Dye has since transformed Folklore’s Santa Fe location into more of an art gallery, in line with the California space, although she still sells jewelry, tea and other small items and gifts.
“I feel like because we always had Emelie’s weavings on the wall when we were a lifestyle shop, her aesthetic became interwoven with our identity aesthetically. For me, she has served as the foundation of what we’ve grown into,” Dye said. “Even now that I represent 16 artists, including a bunch of textile artists, but also painters and ceramics artists and other mediums — plus 11 jewelry designers — I always come back to Emelie. She’s really foundational to our aesthetic.”
Dye highlighted several other local textile artists, including the Santa Fe-based Italian American artist Alysha Colangeli, who works with layered botanical imagery and natural materials.
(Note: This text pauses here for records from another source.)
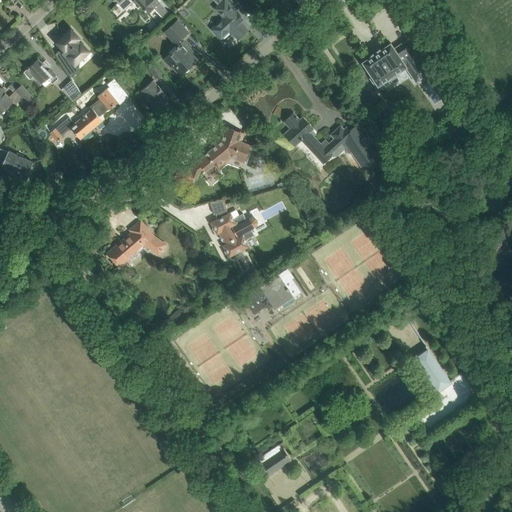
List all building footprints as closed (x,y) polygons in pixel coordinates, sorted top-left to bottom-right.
[(113,0),(115,2),(117,4),(123,11),(135,0),(143,8),(148,13),(153,7),(149,3),(150,2),(147,0),(113,0)] [(160,2),(161,1),(159,0),(151,0),(152,1),(150,2),(149,3),(153,7),(163,18),(169,13),(160,2)] [(241,37),(242,36),(245,33),(245,32),(246,31),(246,30),(246,29),(246,27),(245,26),(236,16),(237,16),(237,15),(237,14),(237,13),(237,12),(237,11),(236,11),(237,10),(242,6),(236,0),(213,0),(218,5),(214,8),(223,18),(211,29),(218,37),(225,30),(226,30),(227,30),(228,30),(229,30),(234,36),(235,37),(236,37),(238,37),(239,37),(240,37),(241,37)] [(178,19),(163,32),(175,45),(190,33),(178,19)] [(62,48),(55,54),(70,77),(80,69),(75,64),(89,51),(78,39),(80,38),(71,29),(56,42),(62,48)] [(376,83),(378,85),(388,78),(388,79),(397,74),(396,73),(405,67),(416,82),(429,73),(406,40),(394,48),(390,43),(380,50),(380,49),(372,55),(362,62),(372,77),(370,78),(374,85),(376,83)] [(169,52),(170,53),(163,59),(169,66),(171,64),(180,75),(196,60),(192,56),(194,54),(183,42),(176,48),(175,46),(169,52)] [(101,57),(94,61),(101,73),(108,69),(101,57)] [(24,72),(30,79),(34,75),(41,83),(47,77),(52,83),(57,78),(49,69),(51,68),(44,61),(41,64),(37,60),(29,67),(29,66),(27,68),(28,69),(24,72)] [(155,63),(148,68),(156,79),(163,74),(155,63)] [(61,89),(73,101),(81,93),(71,80),(61,89)] [(145,96),(150,103),(151,103),(156,109),(169,99),(163,92),(164,92),(158,85),(157,85),(153,80),(140,90),(145,96)] [(0,112),(12,101),(15,105),(20,100),(22,102),(24,101),(15,91),(15,90),(10,85),(8,87),(13,92),(8,97),(0,89),(0,88),(0,112)] [(28,103),(34,98),(22,85),(16,90),(28,103)] [(103,121),(99,117),(109,109),(117,102),(106,88),(98,96),(100,98),(89,108),(90,110),(74,123),(69,117),(50,133),(57,141),(72,129),(80,139),(103,121)] [(128,98),(120,90),(115,94),(123,103),(128,98)] [(359,167),(365,163),(352,144),(362,138),(355,128),(350,131),(346,127),(344,130),(340,126),(331,134),(334,138),(329,144),(325,140),(320,144),(309,132),(313,129),(302,118),(300,120),(293,113),(284,122),(290,128),(284,134),(287,136),(285,138),(292,145),(294,143),(296,145),(301,140),(323,163),(326,160),(327,161),(330,157),(330,156),(332,154),(336,159),(344,151),(349,156),(351,154),(359,167)] [(191,183),(193,176),(197,178),(199,170),(203,167),(206,171),(209,175),(213,175),(217,172),(217,168),(230,157),(243,162),(250,145),(240,142),(243,133),(224,126),(219,139),(214,143),(217,146),(214,148),(213,148),(192,165),(190,170),(179,166),(175,177),(191,183)] [(374,157),(362,138),(352,144),(365,163),(374,157)] [(0,148),(0,163),(2,164),(1,165),(8,168),(7,171),(16,175),(17,172),(26,177),(28,173),(30,173),(33,166),(31,166),(33,162),(23,157),(23,156),(17,153),(16,154),(8,151),(8,152),(0,148)] [(277,184),(278,187),(290,184),(281,172),(278,174),(279,174),(281,178),(281,180),(281,183),(280,184),(278,184),(277,184)] [(381,191),(375,195),(378,200),(385,196),(381,191)] [(255,218),(251,217),(246,220),(243,213),(233,218),(230,213),(228,214),(226,210),(227,210),(223,198),(210,202),(214,214),(215,214),(217,219),(211,223),(217,233),(219,232),(225,245),(223,246),(229,256),(248,246),(245,240),(254,235),(251,228),(256,225),(257,222),(255,218)] [(119,266),(127,260),(135,252),(137,253),(140,252),(143,250),(143,248),(143,245),(145,244),(159,254),(159,253),(165,244),(153,237),(140,221),(130,230),(132,232),(108,253),(119,266)] [(315,227),(312,221),(306,224),(310,230),(315,227)] [(260,285),(243,299),(254,315),(265,306),(270,307),(272,305),(275,309),(293,297),(292,295),(284,283),(291,279),(293,277),(286,267),(277,273),(260,285)] [(171,313),(177,320),(184,314),(178,307),(171,313)] [(473,405),(470,400),(478,395),(462,372),(454,377),(455,379),(451,381),(428,348),(415,357),(437,390),(437,391),(438,391),(439,390),(443,397),(418,414),(428,429),(470,400),(473,405)] [(258,459),(269,475),(291,461),(280,444),(258,459)] [(35,511),(13,480),(3,487),(19,511),(35,511)]
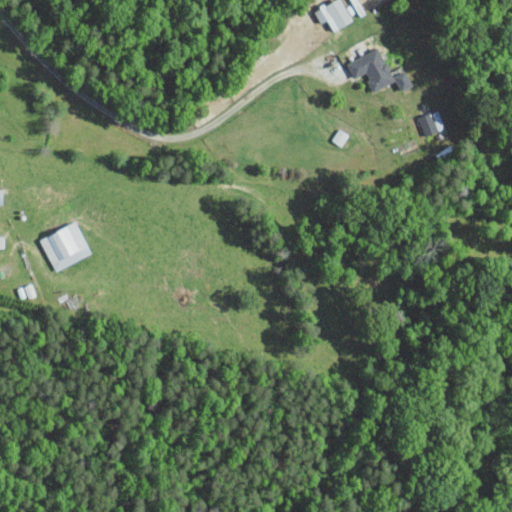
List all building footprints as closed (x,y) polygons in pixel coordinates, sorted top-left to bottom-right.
[(332,30),(351,21),(341,0),(334,0),(314,10),(319,23),(327,19),(332,30)] [(346,63),(354,78),(363,73),(372,91),(394,81),(378,47),(346,63)] [(412,85),(404,70),(392,76),(400,91),(412,85)] [(444,129),(438,110),(417,116),(424,136),(444,129)] [(39,239),(54,271),(90,254),(75,222),(39,239)]
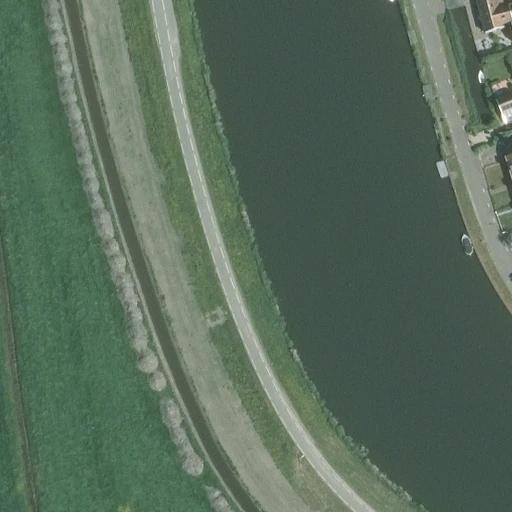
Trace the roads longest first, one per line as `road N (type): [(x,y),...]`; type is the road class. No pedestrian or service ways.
road 1 (tertiary): [(364,511),(317,462),(259,363),(203,208),(157,0)]
road 2 (unclassified): [(511,270),(468,160),(421,0)]
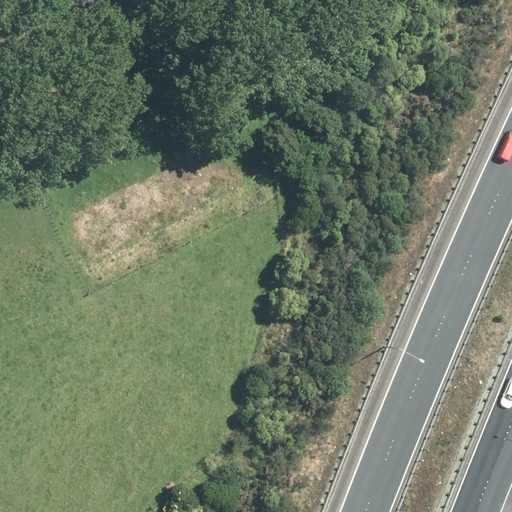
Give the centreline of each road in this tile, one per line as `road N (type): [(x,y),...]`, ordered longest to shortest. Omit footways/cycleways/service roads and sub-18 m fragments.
road 1 (motorway): [(366,511),(511,166)]
road 2 (unclassified): [(0,80),(198,0)]
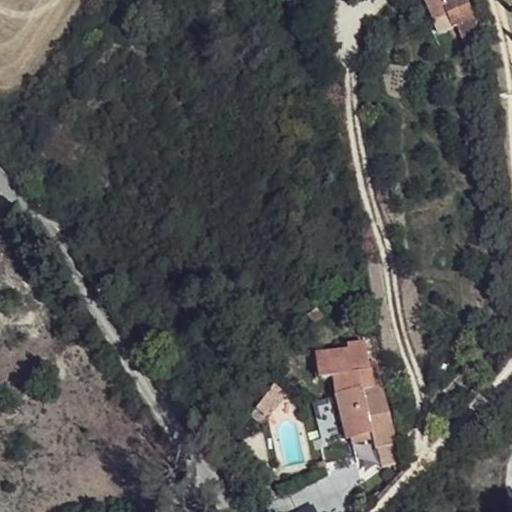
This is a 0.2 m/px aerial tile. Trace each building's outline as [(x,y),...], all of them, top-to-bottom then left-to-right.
[(423,0),(433,21),(448,14),(454,26),(455,26),(473,17),(465,0),(423,0)] [(454,26),(448,14),(433,21),(438,33),(454,26)] [(478,15),(473,17),(455,26),(467,53),(481,41),(481,24),(478,15)] [(368,365),(364,343),(346,346),(347,352),(317,356),(320,379),(338,377),(340,395),(334,396),(346,440),(349,439),(370,433),(371,439),(374,449),(375,448),(381,468),(393,464),(399,462),(402,461),(398,439),(393,440),(378,377),(376,364),(368,365)] [(264,416),(282,393),(273,386),(255,409),(264,416)] [(314,403),(322,438),(341,434),(333,399),(314,403)] [(349,439),(350,445),(371,439),(370,433),(349,439)] [(325,470),(323,462),(317,464),(319,471),(325,470)]
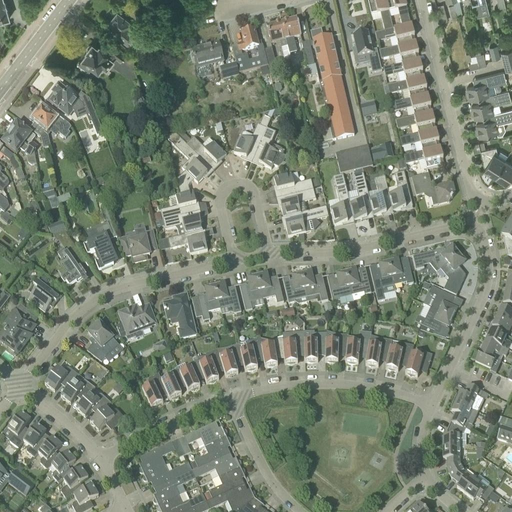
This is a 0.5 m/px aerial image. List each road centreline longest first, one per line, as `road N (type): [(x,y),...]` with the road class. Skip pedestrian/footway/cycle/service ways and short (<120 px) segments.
road 1 (residential): [(21,386),(97,301),(234,262)]
road 2 (residential): [(480,200),(470,190),(420,0)]
road 3 (residential): [(231,395),(302,380),(364,382),(432,402)]
road 4 (residential): [(267,254),(360,250),(469,226)]
road 5 (residential): [(432,402),(487,288),(483,238),(469,226)]
road 6 (residential): [(267,254),(253,195),(233,185),(219,203),(234,262)]
road 7 (residential): [(100,460),(231,395)]
road 8 (residential): [(297,511),(260,465),(231,395)]
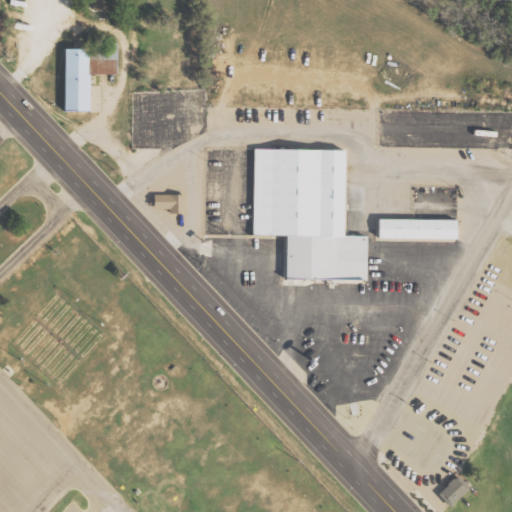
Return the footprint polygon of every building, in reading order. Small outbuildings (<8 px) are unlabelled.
[(113,0),(94,0),(94,10),(113,10),(113,0)] [(59,112),(87,111),(86,75),(115,75),(115,45),(58,46),(59,112)] [(249,154),(248,240),(280,241),(280,287),(362,288),(362,242),(337,241),(338,155),(249,154)] [(187,195),(157,194),(156,207),(170,208),(170,213),(187,213),(187,195)] [(371,226),(371,246),(448,248),(448,228),(371,226)] [(440,492),(452,506),(471,488),(460,475),(440,492)]
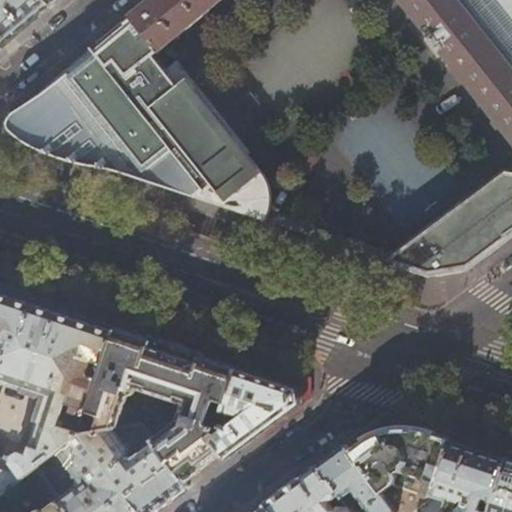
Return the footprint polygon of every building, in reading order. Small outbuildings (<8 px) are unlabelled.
[(0,0),(0,47),(2,46),(31,22),(51,5),(46,0),(0,0)] [(133,28),(143,41),(148,36),(161,51),(222,0),(404,0),(511,137),(511,170),(507,171),(390,259),(388,261),(431,275),(470,269),(510,239),(511,237),(511,0),(150,0),(131,16),(138,24),(133,28)] [(9,135),(227,207),(237,199),(239,202),(262,182),(242,159),(254,150),(179,60),(168,70),(156,56),(161,51),(148,36),(143,41),(133,28),(138,24),(131,16),(93,48),(79,60),(7,120),(9,135)] [(353,168),(413,143),(396,105),(368,117),(368,116),(336,130),(353,168)] [(57,309),(0,289),(0,379),(50,396),(30,456),(28,453),(22,451),(14,454),(13,457),(0,452),(0,494),(36,468),(58,452),(83,434),(84,432),(118,329),(57,309)] [(173,347),(118,329),(84,432),(112,428),(120,427),(134,388),(185,405),(179,423),(154,441),(184,481),(185,480),(206,465),(221,453),(222,453),(214,441),(218,431),(224,412),(238,369),(173,347)] [(267,378),(238,369),(224,412),(239,416),(218,431),(214,441),(222,453),(227,459),(256,437),(301,404),(299,389),(267,378)] [(112,428),(84,432),(83,434),(141,511),(155,511),(167,504),(189,487),(184,481),(154,441),(142,424),(133,425),(142,437),(140,438),(139,446),(143,451),(135,458),(126,457),(127,448),(112,428)] [(438,435),(429,432),(421,430),(411,430),(407,429),(399,429),(392,430),(389,431),(381,433),(373,436),(370,438),(365,440),(358,445),(351,450),(350,451),(395,511),(415,511),(434,498),(434,496),(452,440),(438,435)] [(141,511),(83,434),(58,452),(77,479),(83,479),(85,479),(88,483),(84,487),(77,487),(59,500),(68,511),(141,511)] [(480,449),(452,440),(434,496),(448,500),(444,511),(491,511),(508,458),(480,449)] [(328,458),(319,465),(344,499),(355,491),(370,511),(395,511),(350,451),(346,445),(332,455),(328,458)] [(511,511),(511,459),(508,458),(491,511),(511,511)] [(353,511),(344,499),(319,465),(292,485),(265,505),(270,511),(353,511)] [(0,511),(68,511),(59,500),(36,468),(0,494),(0,511)]
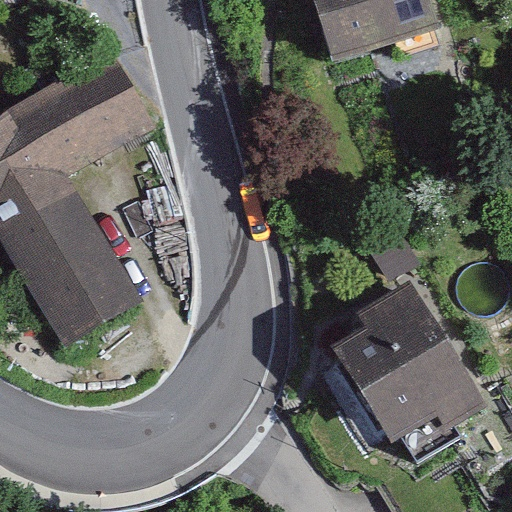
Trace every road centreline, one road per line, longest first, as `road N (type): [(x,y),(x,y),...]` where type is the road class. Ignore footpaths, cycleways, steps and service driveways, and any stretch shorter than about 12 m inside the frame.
road 1 (tertiary): [(215,396),(236,349),(239,290),(179,0)]
road 2 (tertiary): [(0,416),(48,440),(98,449),(151,438),(215,396)]
road 3 (residential): [(215,396),(301,511)]
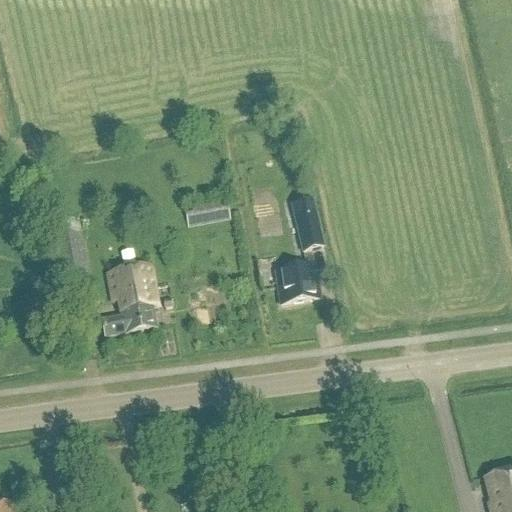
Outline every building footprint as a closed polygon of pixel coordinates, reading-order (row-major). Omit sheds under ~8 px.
[(188,231),(230,223),(226,204),(191,211),(192,217),(186,218),(188,231)] [(312,206),(292,211),(303,257),(323,253),(312,206)] [(53,232),(65,295),(88,290),(76,228),(53,232)] [(157,314),(149,272),(106,280),(112,310),(120,308),(123,322),(114,324),(115,326),(101,328),(104,345),(157,335),(153,314),(157,314)] [(309,273),(275,278),(276,289),(280,312),(290,310),(320,305),(316,280),(310,281),(309,273)] [(172,303),(163,305),(165,314),(173,312),(172,303)] [(511,511),(511,476),(487,483),(494,511),(511,511)]
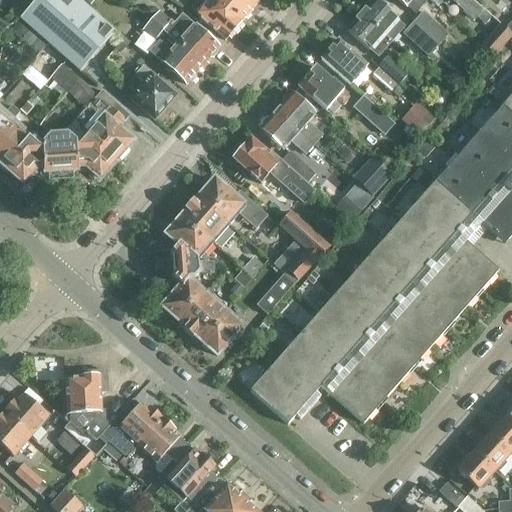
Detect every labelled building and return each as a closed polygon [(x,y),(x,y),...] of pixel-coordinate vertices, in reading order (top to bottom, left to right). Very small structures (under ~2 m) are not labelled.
[(115,34),(88,10),(76,0),(38,0),(21,19),(81,72),(115,34)] [(76,0),(88,10),(96,0),(76,0)] [(225,41),(242,21),(217,0),(211,0),(197,16),(225,41)] [(217,0),(242,21),(259,2),(257,0),(217,0)] [(375,0),(361,16),(391,43),(404,28),(396,21),(397,20),(375,0)] [(428,0),(427,0),(396,0),(406,8),(407,8),(415,15),(428,0)] [(452,0),(475,19),(476,18),(484,26),(491,18),(483,11),(470,0),(452,0)] [(219,49),(183,17),(176,26),(160,12),(159,13),(154,8),(147,9),(143,14),(152,21),(143,31),(155,42),(163,33),(169,38),(178,45),(203,68),(219,49)] [(447,36),(424,14),(405,35),(427,56),(447,36)] [(391,43),(361,16),(347,32),(369,52),(370,51),(378,58),(391,43)] [(0,36),(9,26),(0,18),(0,36)] [(511,33),(504,24),(483,42),(493,53),(511,36),(511,33)] [(178,45),(169,38),(166,41),(175,48),(171,52),(159,42),(150,53),(187,86),(203,68),(178,45)] [(368,67),(339,41),(322,61),(350,86),(368,67)] [(61,58),(47,46),(39,56),(52,68),(61,58)] [(388,58),(379,69),(398,86),(407,75),(388,58)] [(119,131),(126,123),(131,118),(103,92),(98,97),(90,90),(90,89),(62,65),(50,80),(86,111),(75,123),(76,124),(75,125),(117,163),(134,144),(119,131)] [(152,75),(143,68),(135,76),(144,84),(143,85),(145,88),(133,101),(155,121),(169,106),(163,100),(166,97),(168,100),(174,94),(152,75)] [(326,112),(336,101),(343,107),(350,99),(343,93),(344,92),(332,82),(331,83),(315,68),(298,87),(326,112)] [(392,93),(398,86),(379,69),(373,76),(392,93)] [(292,95),(276,113),(314,146),(322,137),(308,125),(316,116),(292,95)] [(21,110),(27,116),(40,101),(34,96),(30,100),(21,110)] [(511,96),(502,108),(511,116),(511,96)] [(394,125),(364,99),(355,109),(384,136),(394,125)] [(417,102),(404,120),(417,130),(431,112),(417,102)] [(0,139),(20,118),(9,108),(4,114),(0,109),(0,139)] [(511,116),(502,108),(436,183),(482,225),(505,246),(511,237),(511,116)] [(314,146),(276,113),(260,131),(284,152),(292,143),(306,156),(314,146)] [(332,117),(322,128),(362,167),(352,178),(370,196),(390,172),(374,157),(332,117)] [(20,118),(0,139),(0,165),(5,170),(33,139),(21,129),(26,123),(20,118)] [(117,163),(75,125),(67,134),(67,138),(77,145),(78,170),(87,169),(101,181),(117,163)] [(51,139),(43,148),(44,172),(44,176),(78,173),(78,170),(77,145),(67,138),(51,139)] [(33,139),(5,170),(23,187),(36,173),(44,172),(43,148),(33,139)] [(251,141),(243,150),(242,148),(239,149),(233,154),(234,157),(235,159),(234,161),(261,185),(270,175),(304,205),(315,192),(306,185),(314,176),(290,155),(283,163),(271,153),(268,156),(251,141)] [(215,181),(198,200),(228,226),(238,215),(256,231),(268,218),(240,192),(234,198),(215,181)] [(363,425),(498,273),(466,244),(482,225),(436,183),(250,393),(288,426),(296,417),(300,421),(321,398),(316,394),(321,388),(363,425)] [(228,226),(198,200),(182,218),(212,244),(228,226)] [(328,249),(291,215),(280,227),(306,252),(288,272),(298,282),(328,249)] [(212,244),(182,218),(166,236),(178,247),(197,262),(212,244)] [(175,282),(181,288),(187,281),(193,281),(199,274),(214,274),(215,263),(197,263),(197,262),(178,247),(174,252),(154,254),(156,283),(175,282)] [(253,258),(242,270),(246,273),(252,278),(262,267),(253,258)] [(237,296),(252,278),(246,273),(231,290),(237,296)] [(267,316),(294,286),(284,276),(256,307),(267,316)] [(187,281),(181,288),(162,308),(182,326),(208,295),(193,281),(187,281)] [(208,295),(182,326),(199,341),(226,311),(208,295)] [(226,311),(199,341),(218,357),(244,327),(226,311)] [(79,373),(80,378),(80,379),(65,380),(67,417),(80,416),(91,425),(84,432),(82,434),(70,423),(68,425),(66,423),(52,439),(71,456),(81,446),(96,459),(107,447),(100,439),(117,419),(108,411),(101,411),(100,395),(109,394),(108,371),(79,373)] [(15,402),(4,415),(31,439),(48,420),(22,397),(17,403),(15,402)] [(119,431),(138,448),(162,421),(149,410),(148,411),(142,406),(119,431)] [(31,439),(4,415),(0,419),(0,446),(14,458),(31,439)] [(511,453),(511,422),(507,418),(491,436),(511,454),(511,453)] [(162,421),(138,448),(157,465),(179,439),(173,433),(174,432),(162,421)] [(511,454),(491,436),(474,454),(495,473),(511,454)] [(194,452),(172,478),(163,488),(181,503),(174,511),(189,511),(191,510),(219,480),(210,473),(215,468),(201,456),(200,458),(194,452)] [(495,473),(474,454),(458,472),(479,491),(495,473)] [(43,482),(24,465),(15,475),(34,492),(43,482)] [(465,500),(447,484),(438,493),(457,509),(465,500)] [(202,511),(234,511),(244,501),(226,486),(202,511)] [(66,488),(51,504),(59,511),(79,511),(85,506),(66,488)] [(0,511),(13,511),(15,510),(0,496),(0,511)] [(255,511),(244,501),(234,511),(255,511)] [(509,502),(498,503),(498,511),(510,511),(510,502),(509,502)]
Folklore’s next exhibition will be a solo show by Briana DeVoe White, who is known for her floral paintings and wallpapers.
“At the moment, I really love natural pigment and earth pigment painting,” Dye said.
Dye explained that she naturally gravitates toward soothing colors and textures, which contributes to Folklore’s unique ambiance.
“Every piece that I show — everything I have in the gallery — are things that I would personally want to live with. And I think of my home is kind of like a sanctuary. It’s a place of rest and retreat and a place to go to be centered,” Dye said. “So, I tend to gravitate, primarily, toward natural materials and calming palettes. What you see reflected in the folklore is what I personally like from my life.”
In the back of the gallery is a tearoom with low benches and meditation cushions.
“I’ve always been really into different healing modalities and spiritual traditions,” Dye said. “So, we went through several iterations of having different healing art practitioners in residence.”
“When I made the shift to the gallery, that coincided for me with a really deep interest in tea. So, I decided to clarify and refine that element of what we were doing. So, instead of having a bunch of different practitioners, I just went all-in on the tea,” Dye said.
“So, now we have the back room set up for the tea ceremony,” Dye continued. “We sell a bunch of really beautiful, aged ceremonial Chinese teas, and have some very senior teachers come regularly to teach workshops.”
One of the tea masters who has served tea at Folklore multiple times is a Taoist-influenced practitioner who goes by the mononym Po.
“Po’s approach to tea is that it’s vibrational medicine. He’s very into tuning into the energy of the tea, practicing mindfulness, and just noticing how it feels,” Dye said. “And that’s a very individual experience, rather than being focused on the choreography or like how some people do tea ceremonies in silence — which is also a beautiful experience. But what makes Po special is his more energetic, vibrational approach.”
In addition to their master workshops, Folklore offers a community tea every Saturday morning, from 8:30-10 a.m., which is donation based.
“We have around 10 servers who volunteer to come and share tea in a variety of ways, from different traditions,” Dye said.
One of Folklore’s mainstays is its contemporary jewelry selection, which focuses on local emerging designers.
“We have such amazing jewelry talent in New Mexico, and Santa Fe specifically, so I felt when I moved here that there was an opportunity to showcase some of these designers. And it felt like no one else was really highlighting the work of younger designers,” Dye said. “It’s not kind of like the big turquoise cuffs that you see around. It’s definitely more contemporary. It’s more minimal, refined and delicate than what I was seeing anywhere else in town.”
Dye said that many people who come through the doors at Folklore tell her they feel a calming, healing energy.
“I never know how to respond other than to say that I appreciate that feedback,” Dye said. “I’ve always been very sensitive energetically, and I have a deep spiritual practice myself. So, I feel like the way that I curate, and even the people I work with, help contribute to that energy. Everybody that I show, I love as a person. So, just from that standpoint, the people creating the art have great energy.”